> **Exercise brief**
If a line in the records below holds the string "developer", count it, and state only the final count.

> **Given records**
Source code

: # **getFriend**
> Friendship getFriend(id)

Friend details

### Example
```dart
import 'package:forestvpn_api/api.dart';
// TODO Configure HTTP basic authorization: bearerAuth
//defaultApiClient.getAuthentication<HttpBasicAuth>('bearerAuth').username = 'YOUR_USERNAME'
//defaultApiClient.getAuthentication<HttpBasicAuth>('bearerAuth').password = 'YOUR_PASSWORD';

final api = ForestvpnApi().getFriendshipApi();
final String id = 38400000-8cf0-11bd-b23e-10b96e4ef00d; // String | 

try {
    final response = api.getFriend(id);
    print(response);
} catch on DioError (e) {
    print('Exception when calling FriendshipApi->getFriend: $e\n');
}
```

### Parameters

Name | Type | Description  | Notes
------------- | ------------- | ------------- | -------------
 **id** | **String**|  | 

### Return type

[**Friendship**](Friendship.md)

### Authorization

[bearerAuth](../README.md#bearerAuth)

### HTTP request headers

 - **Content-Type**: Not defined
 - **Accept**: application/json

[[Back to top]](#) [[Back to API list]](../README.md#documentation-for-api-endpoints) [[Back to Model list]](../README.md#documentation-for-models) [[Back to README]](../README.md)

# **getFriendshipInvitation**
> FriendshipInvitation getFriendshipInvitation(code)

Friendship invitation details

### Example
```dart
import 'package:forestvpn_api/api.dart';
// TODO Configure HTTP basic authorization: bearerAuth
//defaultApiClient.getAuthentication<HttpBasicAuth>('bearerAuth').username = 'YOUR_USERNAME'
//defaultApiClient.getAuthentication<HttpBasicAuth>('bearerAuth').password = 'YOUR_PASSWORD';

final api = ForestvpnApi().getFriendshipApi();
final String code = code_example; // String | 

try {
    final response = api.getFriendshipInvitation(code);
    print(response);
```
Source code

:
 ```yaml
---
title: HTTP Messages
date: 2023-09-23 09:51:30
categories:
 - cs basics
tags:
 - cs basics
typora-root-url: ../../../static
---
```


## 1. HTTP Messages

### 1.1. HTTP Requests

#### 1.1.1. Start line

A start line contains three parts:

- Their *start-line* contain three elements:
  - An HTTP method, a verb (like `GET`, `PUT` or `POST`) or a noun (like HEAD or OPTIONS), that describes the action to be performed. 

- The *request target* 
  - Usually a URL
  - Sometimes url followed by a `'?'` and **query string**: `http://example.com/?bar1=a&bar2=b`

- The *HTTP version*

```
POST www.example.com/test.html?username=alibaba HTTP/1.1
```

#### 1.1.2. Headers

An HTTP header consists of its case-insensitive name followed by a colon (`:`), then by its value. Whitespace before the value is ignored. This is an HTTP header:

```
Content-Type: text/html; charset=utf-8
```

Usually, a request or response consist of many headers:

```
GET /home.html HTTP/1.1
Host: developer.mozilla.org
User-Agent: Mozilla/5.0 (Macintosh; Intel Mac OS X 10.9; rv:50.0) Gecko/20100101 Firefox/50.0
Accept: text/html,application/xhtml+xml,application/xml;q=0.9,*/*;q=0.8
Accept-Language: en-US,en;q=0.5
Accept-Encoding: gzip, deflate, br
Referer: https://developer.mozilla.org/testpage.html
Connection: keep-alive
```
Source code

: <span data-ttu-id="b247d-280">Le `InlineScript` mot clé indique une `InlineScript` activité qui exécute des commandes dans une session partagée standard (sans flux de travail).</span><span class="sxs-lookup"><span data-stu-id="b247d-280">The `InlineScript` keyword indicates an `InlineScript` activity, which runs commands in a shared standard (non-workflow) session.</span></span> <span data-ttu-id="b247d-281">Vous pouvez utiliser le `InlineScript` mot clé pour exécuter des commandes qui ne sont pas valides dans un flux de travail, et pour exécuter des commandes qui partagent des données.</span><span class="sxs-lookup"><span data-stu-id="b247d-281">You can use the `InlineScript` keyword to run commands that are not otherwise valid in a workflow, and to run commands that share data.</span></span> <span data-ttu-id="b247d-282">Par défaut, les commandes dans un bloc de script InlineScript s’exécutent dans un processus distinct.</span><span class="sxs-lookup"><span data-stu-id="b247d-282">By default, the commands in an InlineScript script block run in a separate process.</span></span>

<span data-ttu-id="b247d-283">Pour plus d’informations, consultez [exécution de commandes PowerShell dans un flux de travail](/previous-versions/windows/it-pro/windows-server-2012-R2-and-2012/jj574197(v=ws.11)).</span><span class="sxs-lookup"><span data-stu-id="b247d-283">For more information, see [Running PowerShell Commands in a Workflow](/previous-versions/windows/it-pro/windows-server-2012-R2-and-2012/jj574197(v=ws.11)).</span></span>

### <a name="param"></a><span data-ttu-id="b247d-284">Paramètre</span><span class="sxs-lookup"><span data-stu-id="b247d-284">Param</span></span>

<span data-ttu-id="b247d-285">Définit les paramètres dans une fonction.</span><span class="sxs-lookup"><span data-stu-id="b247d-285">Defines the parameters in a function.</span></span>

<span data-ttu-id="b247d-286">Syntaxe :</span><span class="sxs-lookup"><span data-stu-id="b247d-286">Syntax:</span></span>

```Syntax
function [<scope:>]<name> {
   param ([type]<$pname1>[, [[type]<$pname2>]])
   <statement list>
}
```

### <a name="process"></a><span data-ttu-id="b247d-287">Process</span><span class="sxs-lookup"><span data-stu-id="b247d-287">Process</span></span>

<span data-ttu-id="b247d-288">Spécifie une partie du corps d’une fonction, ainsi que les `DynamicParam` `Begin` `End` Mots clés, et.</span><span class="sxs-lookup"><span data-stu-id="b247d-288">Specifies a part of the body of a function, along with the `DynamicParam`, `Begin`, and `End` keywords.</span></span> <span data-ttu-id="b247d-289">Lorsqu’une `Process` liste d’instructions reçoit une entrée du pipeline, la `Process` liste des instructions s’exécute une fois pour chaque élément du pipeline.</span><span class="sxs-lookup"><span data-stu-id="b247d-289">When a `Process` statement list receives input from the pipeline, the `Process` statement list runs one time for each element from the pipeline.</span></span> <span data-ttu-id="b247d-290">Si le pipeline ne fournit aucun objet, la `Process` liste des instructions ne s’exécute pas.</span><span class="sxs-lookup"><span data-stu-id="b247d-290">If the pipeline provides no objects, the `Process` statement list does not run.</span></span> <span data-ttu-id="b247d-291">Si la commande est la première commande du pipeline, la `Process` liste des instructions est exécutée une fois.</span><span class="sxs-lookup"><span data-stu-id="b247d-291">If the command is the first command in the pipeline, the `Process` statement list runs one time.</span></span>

> **Completed task**
2